---
tags: technical, python, properties
date: 2016-06-13 00:00
title: Testing Configuration Parameters
author: drmaciver
---

A lot of applications end up growing a complex configuration system,
with a large number of different knobs and dials you can turn to change
behaviour. Some of these are just for performance tuning, some change
operational concerns, some have other functions.

Testing these is tricky. As the number of parameters goes up, the number
of possible configuration goes up exponentially. Manual testing of the
different combinations quickly becomes completely unmanageable, not
to mention extremely tedious.

Fortunately, this is somewhere where property-based testing in general
and Hypothesis in particular can help a lot.

<!--more-->

Configuration parameters almost all have one thing in common: For the
vast majority of things, they shouldn't change the behaviour. A
configuration parameter is rarely going to be a complete reskin of your
application.

This means that they are relatively easy to test with property-based
testing. You take an existing test - either one that is already using
Hypothesis or a normal example based test test - and you vary some
configuration parameters and make sure the test still passes.

This turns out to be remarkably effective. Here's an example where I
used this technique and found some bugs in the [Argon2](
https://github.com/P-H-C/phc-winner-argon2) password hashing library,
using [Hynek](https://hynek.me/)'s
[CFFI based bindings](https://github.com/hynek/argon2_cffi).

The idea of password hashing is straightforward: Given a password, you
can create a hash against which the password can be verified without
ever storing the password (after all, you're not storing passwords in
plain text on your servers, right?). Although straightforward to
describe, there's a lot of difficulty in making a good implementation
of this. Argon2 is a fairly recent one which won [the Password Hashing
Competition](https://password-hashing.net/) so should be fairly good.

We can verify that hashing works correctly fairly immediately using
Hypothesis:

```python
from argon2 import PasswordHasher

from hypothesis import given, strategies as st


class TestPasswordHasherWithHypothesis:
    @given(password=st.text())
    def test_a_password_verifies(self, password):
        ph = PasswordHasher()
        hash = ph.hash(password)
        assert ph.verify(hash, password)
```

This takes an arbitrary text password, hashes it and verifies it against
the generated hash.

This passes. So far, so good.

But as you probably expected from its context here, argon2 has quite
a lot of different parameters to it.

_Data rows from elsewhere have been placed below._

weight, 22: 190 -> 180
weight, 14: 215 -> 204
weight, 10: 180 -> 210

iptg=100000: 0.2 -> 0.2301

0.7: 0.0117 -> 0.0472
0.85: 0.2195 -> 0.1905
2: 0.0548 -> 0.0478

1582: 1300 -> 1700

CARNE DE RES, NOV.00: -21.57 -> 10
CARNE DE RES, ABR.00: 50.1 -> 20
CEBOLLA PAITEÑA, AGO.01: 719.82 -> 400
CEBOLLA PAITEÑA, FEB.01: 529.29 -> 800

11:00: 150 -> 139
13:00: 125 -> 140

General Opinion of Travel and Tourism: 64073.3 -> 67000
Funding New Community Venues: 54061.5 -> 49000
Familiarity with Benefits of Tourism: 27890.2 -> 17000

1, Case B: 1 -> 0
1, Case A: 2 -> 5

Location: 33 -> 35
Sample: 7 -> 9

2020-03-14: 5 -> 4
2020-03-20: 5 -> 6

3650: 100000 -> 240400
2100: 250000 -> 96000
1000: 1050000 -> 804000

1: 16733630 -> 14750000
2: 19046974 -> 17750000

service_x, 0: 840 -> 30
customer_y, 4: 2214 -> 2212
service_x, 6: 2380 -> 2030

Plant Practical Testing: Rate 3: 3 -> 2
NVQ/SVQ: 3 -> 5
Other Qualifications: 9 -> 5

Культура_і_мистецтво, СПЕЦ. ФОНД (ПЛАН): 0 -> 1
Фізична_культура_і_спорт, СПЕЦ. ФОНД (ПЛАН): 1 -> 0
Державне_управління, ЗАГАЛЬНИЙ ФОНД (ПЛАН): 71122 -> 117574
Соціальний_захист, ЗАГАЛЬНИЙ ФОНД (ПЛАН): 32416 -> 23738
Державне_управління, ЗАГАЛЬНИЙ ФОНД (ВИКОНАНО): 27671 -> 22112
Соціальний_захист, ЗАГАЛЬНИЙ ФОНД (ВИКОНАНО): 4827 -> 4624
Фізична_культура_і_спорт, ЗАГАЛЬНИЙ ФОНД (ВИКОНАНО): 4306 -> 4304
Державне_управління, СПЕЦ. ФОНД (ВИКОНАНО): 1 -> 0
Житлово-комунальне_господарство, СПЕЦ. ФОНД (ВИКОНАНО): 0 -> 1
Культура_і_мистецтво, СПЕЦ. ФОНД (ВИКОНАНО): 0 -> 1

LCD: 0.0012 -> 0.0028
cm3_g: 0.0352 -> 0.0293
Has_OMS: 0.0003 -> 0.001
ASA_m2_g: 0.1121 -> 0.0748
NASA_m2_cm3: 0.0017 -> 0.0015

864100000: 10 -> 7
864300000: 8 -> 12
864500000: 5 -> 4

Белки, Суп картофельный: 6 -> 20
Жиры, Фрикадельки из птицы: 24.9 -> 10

We can expand the test to vary
them and see what happens:

```python
from argon2 import PasswordHasher

from hypothesis import assume, given, strategies as st


class TestPasswordHasherWithHypothesis:
    @given(
        password=st.text(),
        time_cost=st.integers(1, 10),
        parallelism=st.integers(1, 10),
        memory_cost=st.integers(8, 2048),
        hash_len=st.integers(12, 1000),
        salt_len=st.integers(8, 1000),
    )
    def test_a_password_verifies(
        self,
        password,
        time_cost,
        parallelism,
        memory_cost,
        hash_len,
        salt_len,
    ):
        assume(parallelism * 8 <= memory_cost)
        ph = PasswordHasher(
            time_cost=time_cost,
            parallelism=parallelism,
            memory_cost=memory_cost,
            hash_len=hash_len,
            salt_len=salt_len,
        )
        hash = ph.hash(password)
        assert ph.verify(hash, password)
```


These parameters are mostly intended to vary the difficulty of
calculating the hash. Honestly I'm not entirely sure what all of them
do. Fortunately for the purposes of writing this test, understanding is
optional.

In terms of how I chose the specific strategies to get there, I just
picked some plausible looking parameters ranges and adjusted them until
I wasn't getting validation errors (I did look for documentation, I
promise). The assume() call comes from reading the argon2 source to try
to find out what the valid range of parallelism was.

This ended up finding
[two bugs](https://github.com/hynek/argon2_cffi/issues/4), which I duly
reported to Hynek, but they actually turned out to be upstream bugs!

In both cases, a password would no longer validate against itself:


```
Falsifying example: test_a_password_verifies(
    password='', time_cost=1, parallelism=1, memory_cost=8, hash_len=4,
    salt_len=8,
)
```

```
Falsifying example: test_a_password_verifies(
    password='', time_cost=1, parallelism=1, memory_cost=8,
    hash_len=513, salt_len=8
)
```

(I found the second one by manually determining that the first bug
happened whenever salt_len < 12 and manually ruling that case out).

One interesting thing about both of these bugs is that they're actually
not bugs in the Python library but are both downstream bugs. I hadn't
set out to do that when I wrote these tests, but it nicely validates
that Hypothesis is rather useful for testing C libraries as well as
Python, given how easy they are to bind to with CFFI.